INFORMATION ::
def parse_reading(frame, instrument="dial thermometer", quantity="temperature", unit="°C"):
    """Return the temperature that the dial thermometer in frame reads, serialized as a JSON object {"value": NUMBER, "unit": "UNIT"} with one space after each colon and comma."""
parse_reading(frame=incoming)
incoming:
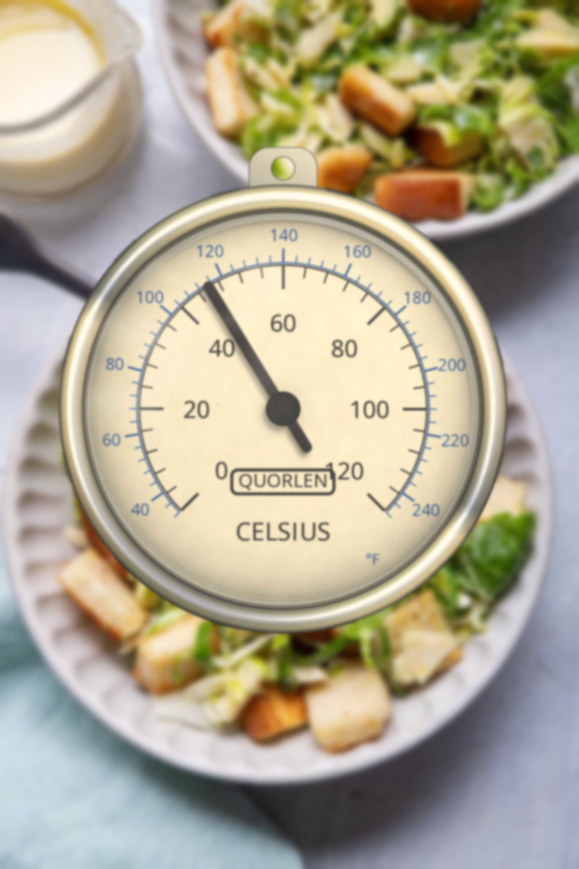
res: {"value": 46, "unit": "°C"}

* * *

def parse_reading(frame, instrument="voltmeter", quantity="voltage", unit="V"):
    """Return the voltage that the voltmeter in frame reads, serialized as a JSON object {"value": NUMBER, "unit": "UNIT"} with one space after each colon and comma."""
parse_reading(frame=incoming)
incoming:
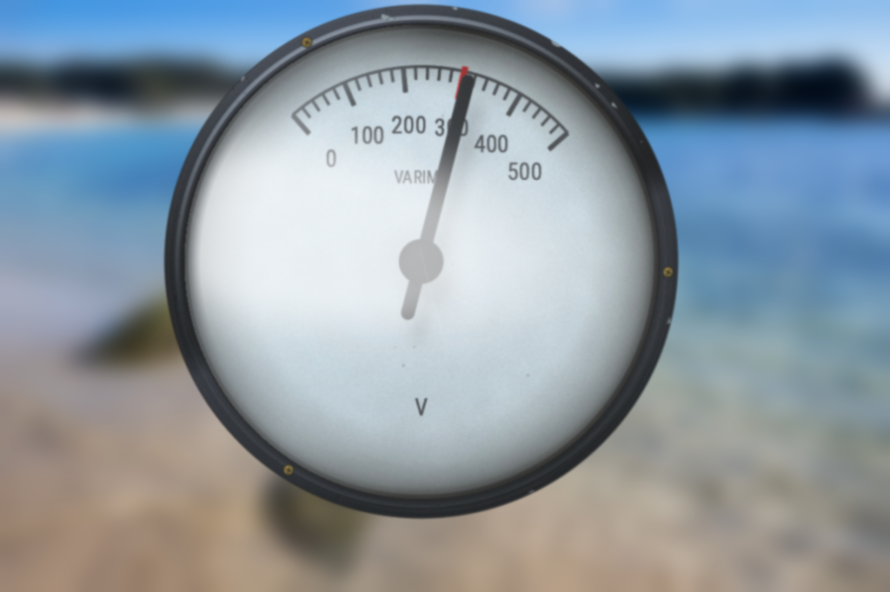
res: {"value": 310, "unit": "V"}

* * *

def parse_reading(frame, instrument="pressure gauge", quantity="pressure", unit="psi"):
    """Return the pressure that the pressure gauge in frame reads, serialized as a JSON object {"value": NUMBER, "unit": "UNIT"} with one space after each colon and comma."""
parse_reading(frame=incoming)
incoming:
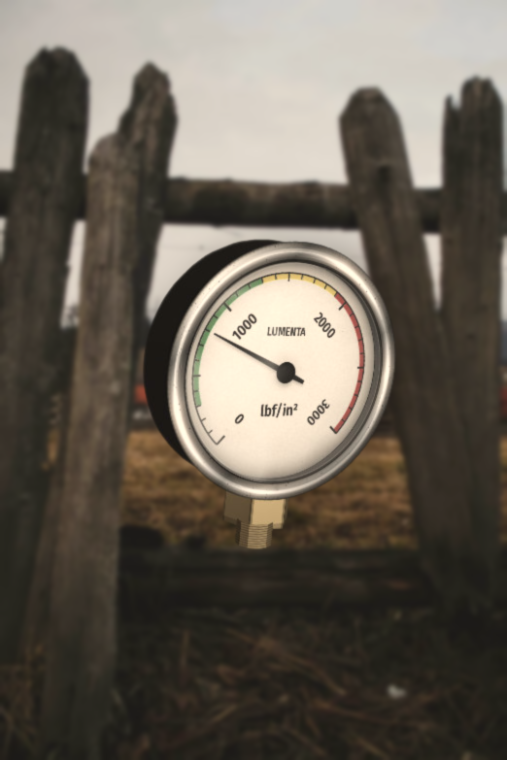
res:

EXERCISE ::
Report every line of the entries above that contains the string "temperature".

RESPONSE ::
def parse_reading(frame, instrument="dial thermometer", quantity="temperature", unit="°C"):
    """Return the temperature that the dial thermometer in frame reads, serialized as a JSON object {"value": NUMBER, "unit": "UNIT"} with one space after each colon and comma."""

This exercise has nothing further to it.